While deemed consent provision allows for data to be processed without explicit consent, it does pose certain limitations (‘reasonable expectations’) and safeguards. The provision only applies in certain situations and the data fiduciary must comply with accountability requirements. Section 8(9) also hints at the purpose, necessity and balance test required under the GDPR to claim legitimate expectations.

Undeniably, the GDPR provides a more comprehensive framework for the usage of legitimate interest as a basis for processing data, however, overall, the DPDP bill does not seem to diminish the framework of privacy. It will be interesting to see how the deemed consent provision will be implemented in practice and the approach that the judiciary will take[16].

[1] The scope has been defined in section 8.

[2] Listed in article 6(1) of the GDPR.

[3] The three-part test, https://commission.europa.eu/law/law-topic/data-protection/reform/rules-business-and-organisations/legal-grounds-processing-data/grounds-processing/what-does-grounds-legitimate-interest-mean_en#:~:text=Your%20company%2Forganisation%20has%20a,security%20of%20your%20IT%20systems.

[4] Section 8(9).

[5] https://ico.org.uk/for-organisations/guide-to-data-protection/guide-to-the-general-data-protection-regulation-gdpr/legitimate-interests/what-is-the-legitimate-interests-basis/.

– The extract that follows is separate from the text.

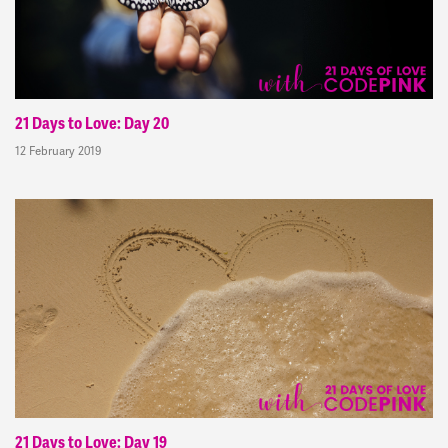
21 Days to Love: Day 20
12 February 2019
21 Days to Love: Day 19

[6] Consent fatigue can arise from the stringent requirements imposed by data protections laws. Under the DPDP Bill, consent must be free, specific, informed, and unambiguous. Additionally, the contact information of a Data Protection Officer must be made available.

[7] Rotschild GmbH v. Land Baden-Wurttemberg, Germany 2019.

[8] Section 8.

[9] Purpose, necessity and balance, https://ico.org.uk/for-organisations/guide-to-data-protection/guide-to-the-general-data-protection-regulation-gdpr/legitimate-interests/what-is-the-legitimate-interests-basis/.

[10] The scope has been defined in section 8.

[11] https://ico.org.uk/for-organisations/guide-to-data-protection/guide-to-the-general-data-protection-regulation-gdpr/legitimate-interests/what-is-the-legitimate-interests-basis/

[12] https://ico.org.uk/for-organisations/guide-to-data-protection/guide-to-the-general-data-protection-regulation-gdpr/legitimate-interests/what-is-the-legitimate-interests-basis/.

[13] Fashion ID gmbH & Co. KG v. Verbraucherzentrale NRW e.V., C-40/17.

[14] Wirtschaftsaksdemie Schleswig-Holstein GmbH v. Unabhangiges Landeszentrum fur Datenschutz Schleswig-Holstein, C-210/16.

[15] One such case is of ICO v. The Royal Free NHS Foundation Trust [2017] UKFTT 2017_0268 (GRC).

[16] Whether it will be in line with the approach taken by the EU courts.